Sizce devlet ne olmalıdır?

Ana mı olmalıdır?

Yoksa baba mı olmalıdır?

Sizi bilmem ama devlet ne ana, ne de baba olmalıdır.

Çünkü analar doğal olarak öncelikle doğurduklarını kayırır kollarlar… Daha sonra erkek çocukları ve de amca ve dayılar gelir.

Babalar ise daha çok erkek çocuklarına bağlıdırlar. Tüm çocuklarını sever gözükseler de erkek çocuklarını tutar sülalesinin devamı olarak görürler. Daha sonra anaları ve kız çocukları gelir…

Bu nedenle devlet ne ana ne de baba olmalıdır. Devlet ülkenin gökyüzünde halkını tarafsız bir gözle izleyen bir teleskop olmalıdır.

Halkına evlatlarım demeli, kayırmacılıktan uzak; haklının yanında, haksızın karşısında olmalı. Ha bir de yalakalardan çok ama çok uzak durmalıdır.

İktidarda kalmak için çabalamak yerine, iktidardan sonra hayırla yad edilecek işler yapmalıdır.

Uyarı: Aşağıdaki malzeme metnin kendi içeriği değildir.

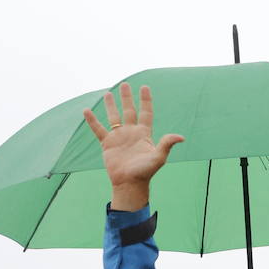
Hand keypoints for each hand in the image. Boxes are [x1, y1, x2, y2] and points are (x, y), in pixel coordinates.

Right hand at [82, 84, 185, 211]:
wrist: (129, 184)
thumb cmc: (145, 172)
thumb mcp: (158, 157)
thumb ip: (167, 144)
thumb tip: (181, 137)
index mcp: (144, 134)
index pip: (145, 113)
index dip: (146, 100)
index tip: (145, 87)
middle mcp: (131, 133)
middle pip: (129, 111)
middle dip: (127, 98)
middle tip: (125, 84)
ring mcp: (118, 137)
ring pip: (114, 117)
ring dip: (110, 105)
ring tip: (108, 93)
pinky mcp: (107, 144)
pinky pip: (98, 129)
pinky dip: (92, 120)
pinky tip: (86, 110)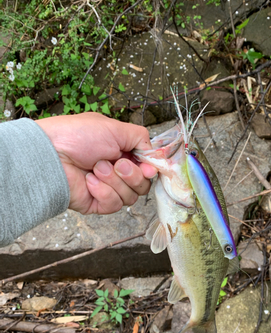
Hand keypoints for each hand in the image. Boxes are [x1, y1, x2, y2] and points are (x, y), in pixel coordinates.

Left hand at [36, 112, 156, 214]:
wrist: (51, 154)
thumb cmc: (77, 136)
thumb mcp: (115, 128)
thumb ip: (141, 138)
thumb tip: (157, 156)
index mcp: (123, 153)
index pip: (148, 168)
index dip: (151, 169)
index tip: (148, 166)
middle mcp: (117, 172)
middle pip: (143, 185)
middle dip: (132, 175)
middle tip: (117, 163)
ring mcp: (108, 189)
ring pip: (131, 197)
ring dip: (114, 181)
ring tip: (96, 168)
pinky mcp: (98, 204)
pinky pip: (114, 204)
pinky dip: (103, 192)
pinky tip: (89, 181)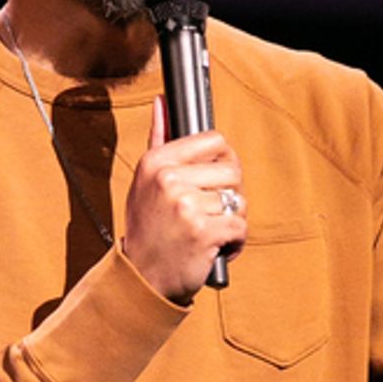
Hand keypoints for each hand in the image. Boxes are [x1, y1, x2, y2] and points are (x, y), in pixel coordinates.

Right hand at [122, 96, 247, 302]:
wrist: (142, 278)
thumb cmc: (148, 230)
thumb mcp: (145, 182)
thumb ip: (158, 139)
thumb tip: (162, 102)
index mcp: (157, 162)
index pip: (214, 140)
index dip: (223, 162)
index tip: (214, 180)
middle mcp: (169, 179)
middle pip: (232, 170)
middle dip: (229, 195)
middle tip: (211, 213)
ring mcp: (186, 205)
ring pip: (238, 201)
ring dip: (231, 222)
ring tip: (209, 233)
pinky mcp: (203, 232)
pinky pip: (240, 228)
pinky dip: (235, 243)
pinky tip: (215, 249)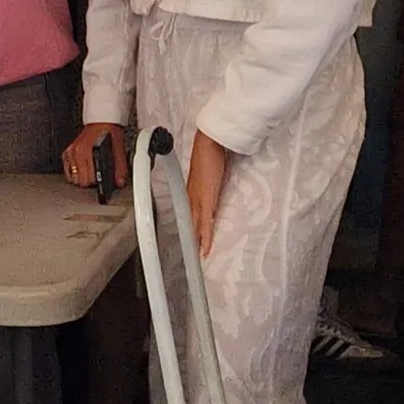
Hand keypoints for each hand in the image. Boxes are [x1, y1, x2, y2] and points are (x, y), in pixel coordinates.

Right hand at [60, 123, 127, 189]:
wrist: (102, 121)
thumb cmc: (109, 133)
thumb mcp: (118, 151)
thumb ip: (119, 169)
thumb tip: (119, 182)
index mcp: (89, 152)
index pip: (88, 179)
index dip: (97, 183)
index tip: (101, 181)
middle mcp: (77, 152)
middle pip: (79, 180)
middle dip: (89, 182)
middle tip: (97, 176)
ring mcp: (71, 152)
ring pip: (72, 177)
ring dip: (81, 178)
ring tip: (90, 172)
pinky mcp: (67, 152)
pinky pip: (67, 169)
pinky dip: (74, 172)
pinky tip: (82, 168)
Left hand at [186, 129, 232, 256]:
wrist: (208, 145)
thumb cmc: (209, 155)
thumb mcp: (209, 173)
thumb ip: (210, 182)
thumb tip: (213, 186)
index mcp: (191, 192)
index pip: (190, 216)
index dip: (191, 229)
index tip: (191, 241)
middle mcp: (191, 198)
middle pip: (190, 224)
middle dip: (191, 240)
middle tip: (192, 256)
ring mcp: (197, 201)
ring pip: (195, 227)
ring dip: (197, 243)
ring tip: (198, 258)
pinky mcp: (205, 202)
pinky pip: (205, 224)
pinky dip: (205, 238)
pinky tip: (205, 249)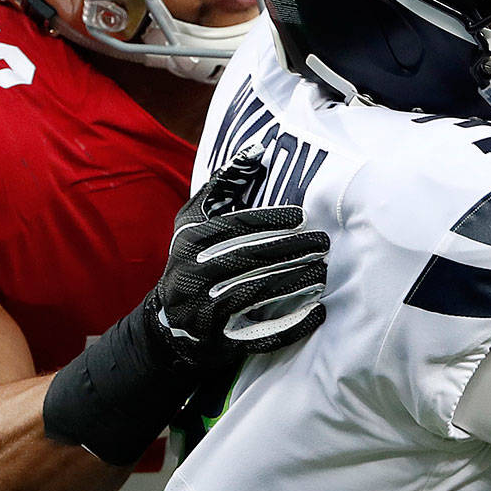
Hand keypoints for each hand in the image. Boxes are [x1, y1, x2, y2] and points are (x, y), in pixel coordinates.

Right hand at [148, 153, 330, 362]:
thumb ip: (223, 184)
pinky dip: (290, 325)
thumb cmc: (191, 259)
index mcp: (190, 243)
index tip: (302, 217)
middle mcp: (192, 275)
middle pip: (248, 259)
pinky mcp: (217, 342)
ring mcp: (203, 311)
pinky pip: (258, 333)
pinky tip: (317, 313)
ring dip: (294, 283)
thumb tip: (258, 149)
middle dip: (290, 250)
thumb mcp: (194, 219)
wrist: (167, 322)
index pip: (234, 228)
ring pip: (255, 293)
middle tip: (323, 243)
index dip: (269, 220)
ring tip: (322, 272)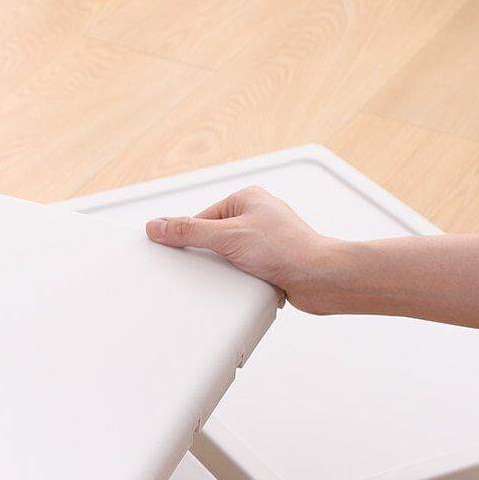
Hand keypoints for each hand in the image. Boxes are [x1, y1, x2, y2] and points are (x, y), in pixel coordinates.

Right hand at [145, 185, 346, 314]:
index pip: (202, 217)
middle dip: (211, 254)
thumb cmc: (287, 250)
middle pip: (213, 236)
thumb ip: (189, 231)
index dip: (190, 237)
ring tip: (236, 273)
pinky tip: (245, 281)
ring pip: (228, 254)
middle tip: (213, 264)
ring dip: (228, 268)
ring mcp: (266, 238)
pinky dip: (241, 278)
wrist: (321, 279)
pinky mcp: (273, 259)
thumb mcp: (227, 237)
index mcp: (248, 198)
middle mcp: (258, 214)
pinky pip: (243, 268)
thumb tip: (157, 225)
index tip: (177, 251)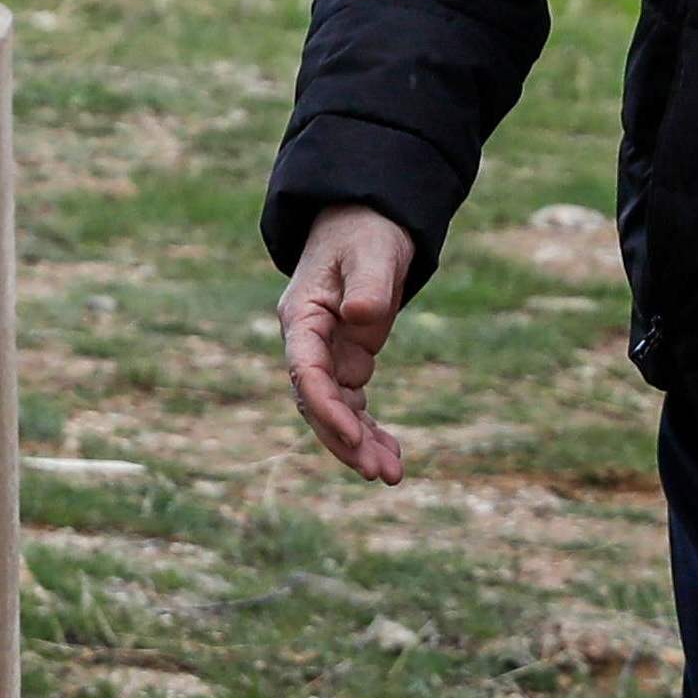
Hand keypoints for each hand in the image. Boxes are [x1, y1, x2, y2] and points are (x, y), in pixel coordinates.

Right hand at [280, 204, 419, 483]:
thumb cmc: (366, 232)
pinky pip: (355, 406)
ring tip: (392, 476)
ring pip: (336, 412)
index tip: (354, 436)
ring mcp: (327, 355)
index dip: (326, 407)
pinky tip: (394, 457)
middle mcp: (308, 343)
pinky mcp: (348, 361)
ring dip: (360, 445)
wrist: (367, 220)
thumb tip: (361, 318)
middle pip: (317, 403)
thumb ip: (368, 285)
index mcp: (302, 317)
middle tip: (378, 473)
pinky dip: (372, 432)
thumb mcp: (371, 252)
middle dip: (345, 440)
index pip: (305, 371)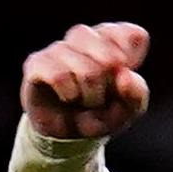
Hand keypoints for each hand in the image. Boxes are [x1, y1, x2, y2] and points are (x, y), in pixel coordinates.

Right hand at [20, 22, 152, 139]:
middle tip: (103, 96)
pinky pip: (58, 74)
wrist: (68, 136)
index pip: (132, 35)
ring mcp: (59, 48)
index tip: (123, 78)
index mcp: (111, 42)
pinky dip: (69, 93)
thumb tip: (125, 76)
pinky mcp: (37, 63)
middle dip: (109, 82)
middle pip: (106, 47)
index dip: (132, 59)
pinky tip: (68, 97)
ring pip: (84, 67)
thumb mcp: (127, 110)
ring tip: (84, 100)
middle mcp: (84, 39)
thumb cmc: (100, 114)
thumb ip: (136, 94)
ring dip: (89, 95)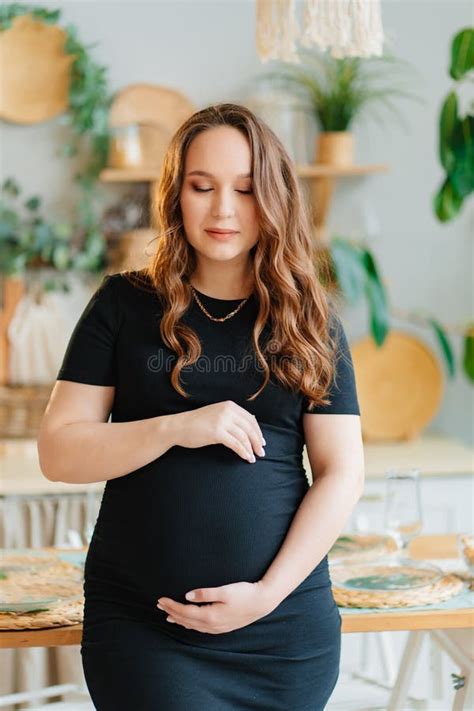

Her şey insanım için demelidir.

Ne yazık ki Türkiye insanı demokrasi hayatında sevgi ve saygıyla yad edebileceği bir iktidara sahip olamadı.

Bu nedenle devlet bir ilk olmak çabası içinde olmalı. Öyle bir düzen kurmalılar ki yüz binlerce korumaya gerek duyulmamalı.

Yüzlerce hapishaneye para harcamak yerine küçük de olsa atölyeler kurmalı. Yüzlerce aile ekmek yiyecek işlere sahip olmalı.

Gerçek devlet;

Ben sen bizi,

Hükümetten yana, muhalefetten yana yerine ülke ve ülke insanından yanayı insanlarının beynine işlemeyi şiar edinmeli.

Örneğin bizim ülkemiz için;

Kadın – Ekek,

Kürt - Türk,

Alevi - Sünni,

Müslüman – Hıristiyan… Demeden;

Bizler insanız ve de insandan yanayız demeli.

Demokrasiyi, özgürlüğü, eşitliği ama her konuda eşitliği, çağdaşlığı, inançlarda serbestliği, eğitimde modernliği, haktan, hukuktan yanalığı insanlarına çok görmemelidir.

Ülke insanına huzuru özletmemeli, devlet dediğin.

Yine iyimserlik hususunda kantarın topuzunu kaçırdım mı dersiniz.

Ne yapayım gönül bu istiyor işte.

İçimden bir ses sen yaz, sen söyle. Sen görmezsen bile torunların görür diyor.

Umuttur işte.

Bizi yaşatan da umut değil midir?

&

Kirveme de birkaç laf edip yazımı sonlandırayım.

Kirveme öğütler;

Kirvem akıllı ol.

Bak Rıfat Ilgaz diyor,

Her saltanatın bir sonu var oğul!..

Buna musalla taşları şahit!..

&

Günün doğru söz:

İstanbul sözleşmesinin iptali; kadınları daha çok

savunmasız bırakır.

&

İyi bir hafta geçirmeniz dileğiyle.

Dostça kalın.

2021 yılı DİYARBEKİR YILI olsun

Geleceğimizi çalmayın.

Anzele, büyük bir balıklı göl haline getirilip, turizme kazandırılsın.

Diyarbakır 5 Nolu Cezaevi MÜZEYE dönüştürülsün.

Sur içi DÜNYANIN EN BÜYÜK AÇIK HAVA MÜZESİ haline getirilsin.

Şehrin eski adlarından biri, SUR İÇİNE VERİLSİN.

Eski stadyumun yeri ŞEHRİN, ÖZGÜRLÜK MEYDANI olsun.

Daha da önemlisi,

Sur içinde, yakılıp yıkılan bölgelerde evler, aslına uygun ve Diyarbekir evlerine yakışır bir biçimde yapılsın.

Ve sevgili meslektaşlarım, dernek yöneticileri, STK Yöneticileri; Zerzevan Kalesi, Çayönü, Mitras Tapınağı, Kortik Tepe, Hilar Mağaralarını ve Bırkleyn Mağaralarını koruyalım, gün yüzüne çıkaranları sahiplenelim.